Rosalie Chrétien is a multidisciplinary artist whose professional profitability comes rather (apparently) from graphic design (she has a website and all). Although she also writes articles on experimental/avant-garde music for Atuvu.ca, I was not aware of her compositional aspirations before coming across this album entitled everything you say can and will be used against you. It was actually through Adrienne Munden-Dixon and her superb album Vision Mantra that Rosalie’s name came to my attention. In the liner notes, she describes her impressions of her friend Adrianne’s music with such acuity, poetry, and evocative power that I quoted her entirely.
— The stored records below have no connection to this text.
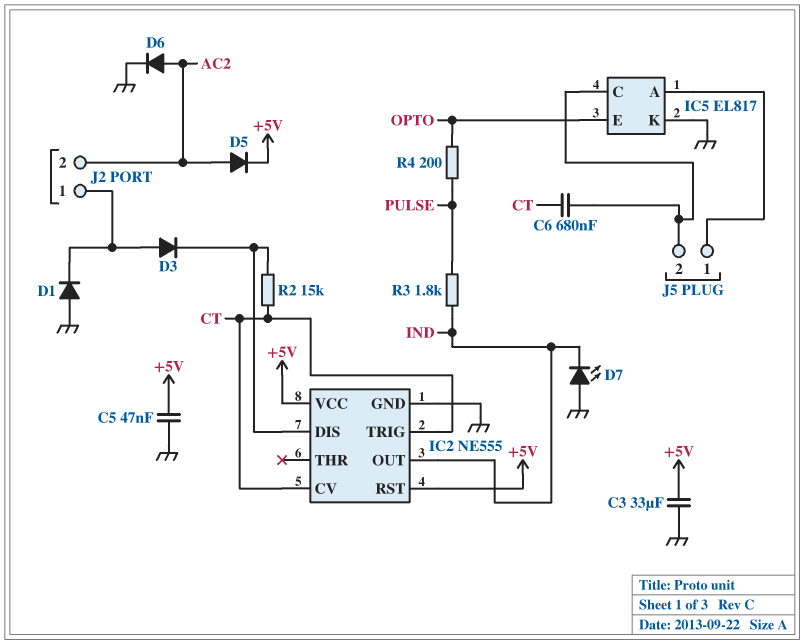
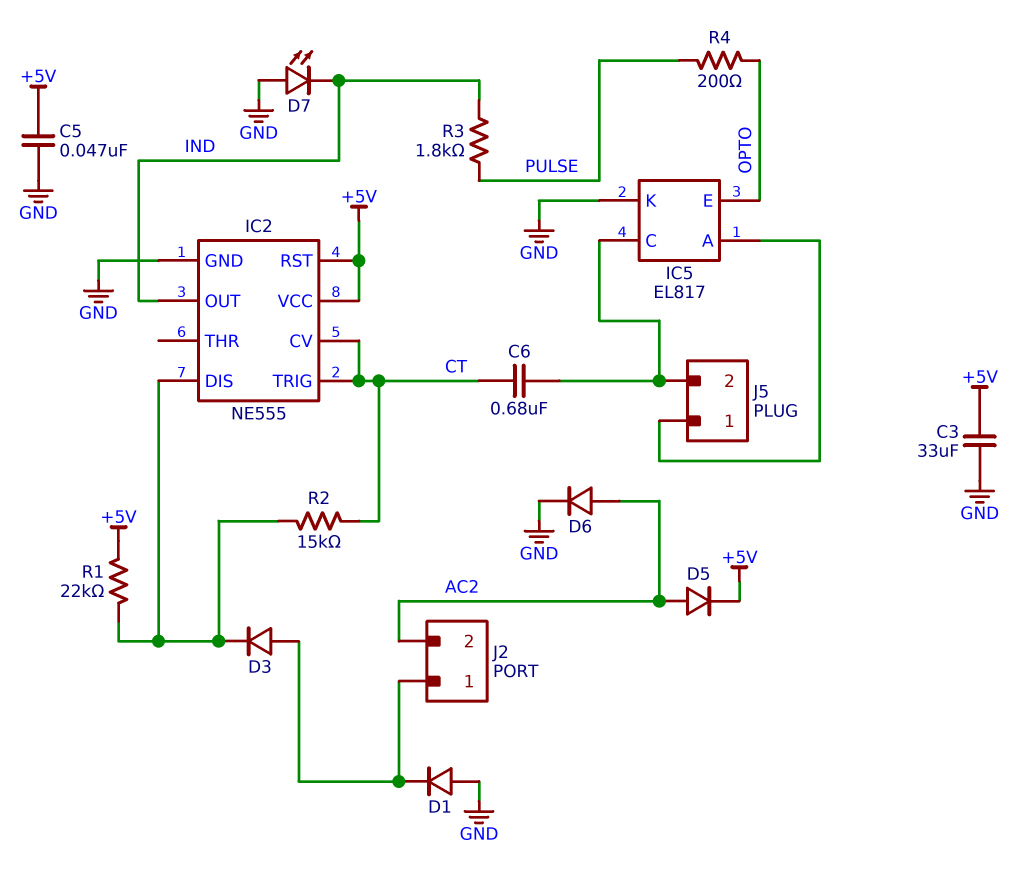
R1: none -> 22k (+5V, IC2/DIS)

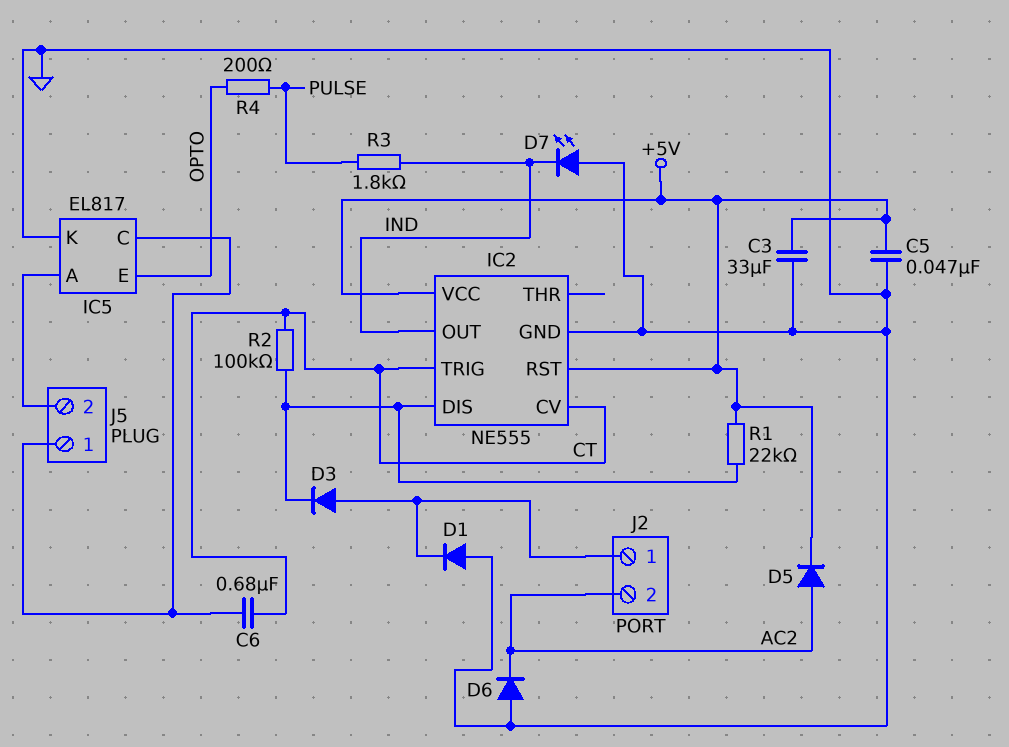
D6: diode (A AC2, K GND) -> diode (A GND, K AC2)
J5 pin 1: IC5/A -> IC5/C
J5 pin 2: IC5/C -> IC5/A
R2: 15k (CT, IC2/DIS) -> 100k (CT, IC2/DIS)

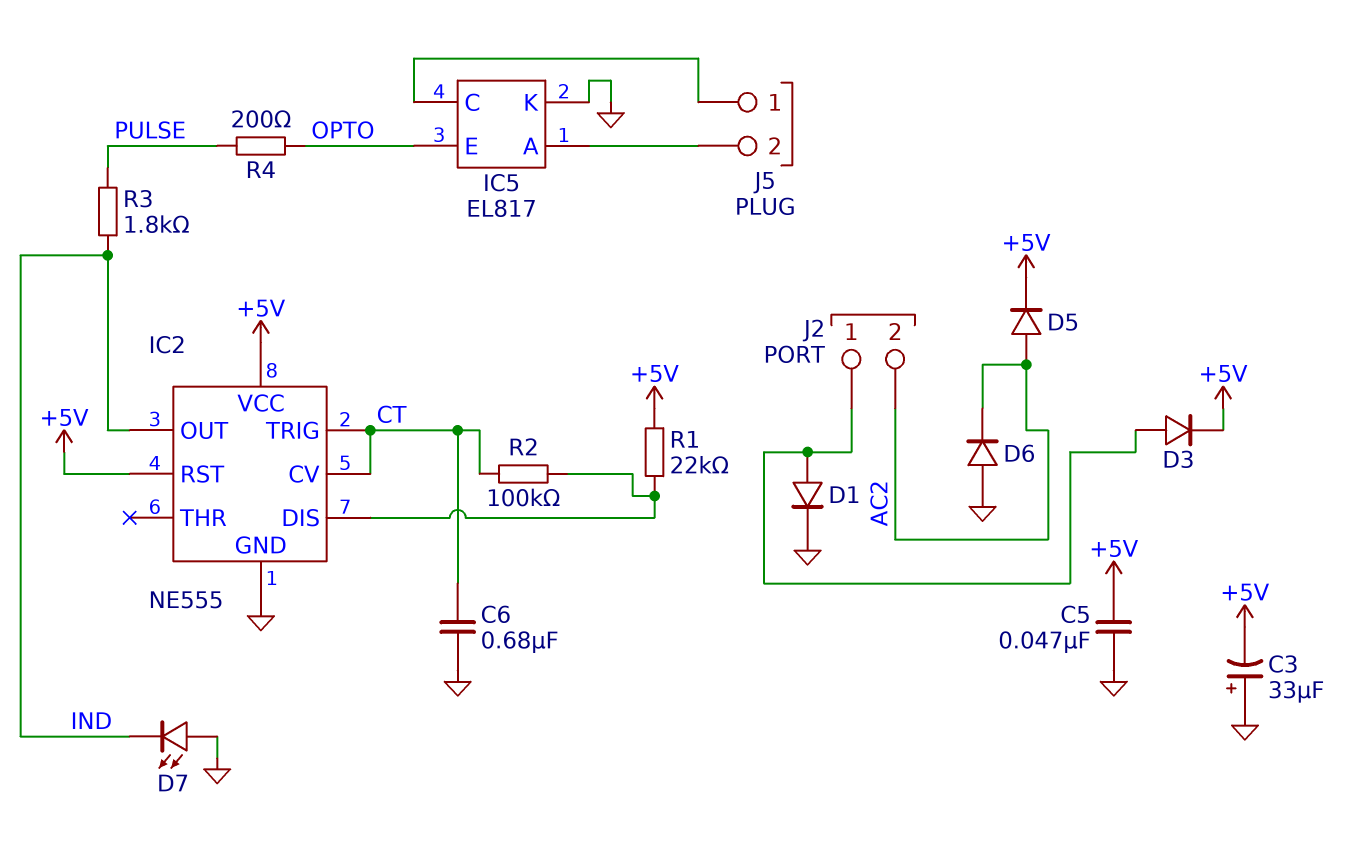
C3: 33uF (+5V, GND) -> 33uF (plus GND, minus +5V)
C6: 680nF (CT, IC5/C) -> 680nF (CT, GND)
D1: diode (A GND, K J2/1) -> diode (A J2/1, K GND)
D3: diode (A J2/1, K IC2/DIS) -> diode (A J2/1, K +5V)

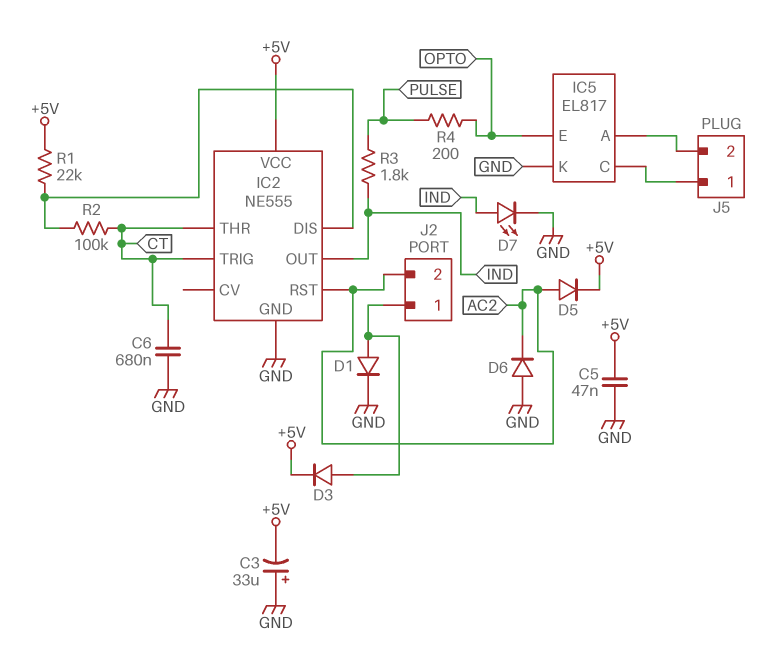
D7: LED (A GND, K IND) -> LED (A IND, K GND)
IC2 pin CV: CT -> none
IC2 pin RST: +5V -> AC2
IC2 pin THR: none -> CT

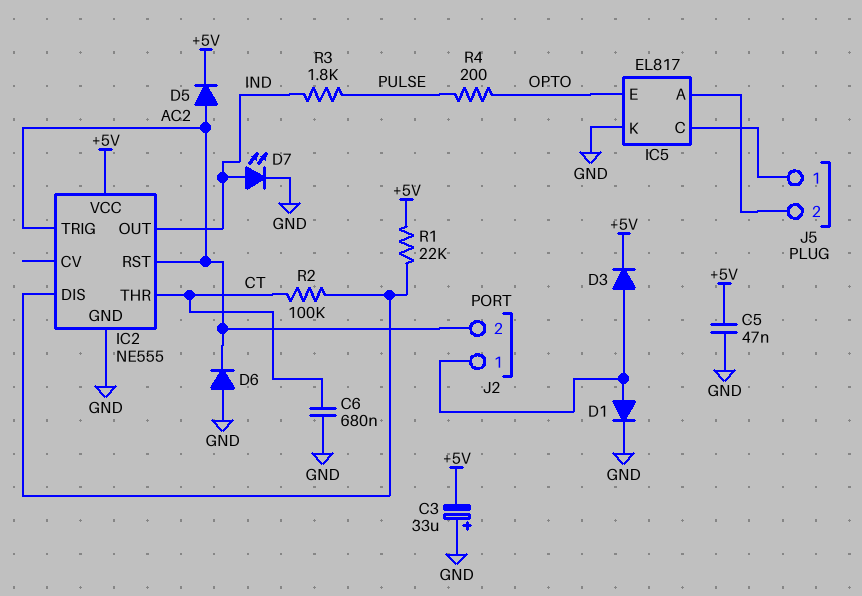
IC2 pin TRIG: CT -> AC2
I then dug a little deeper to discover a Bandcamp page with a few musical offerings, including the album you see here, released at the beginning of last September. That’s for the credits given.
In a chamber trio format consisting of herself on vocals, percussion, and other “various objects,” Graham Beverley on guitar, and Jeremy Sklad on violin, Chrétien has constructed a solid program of four long pieces imbued with a nebulous atmosphere and traversed by subtle electrical streaks. Somewhere between the sound of Montreal indie post-prog, experimental ambient, and free improvisation, everything you say can and will be used against you plunges the listener into dreamlike atmospheres dotted with random particulate movements, all with delicacy and ephemeral fragility.
An album that will make you float and maybe hallucinate a bit.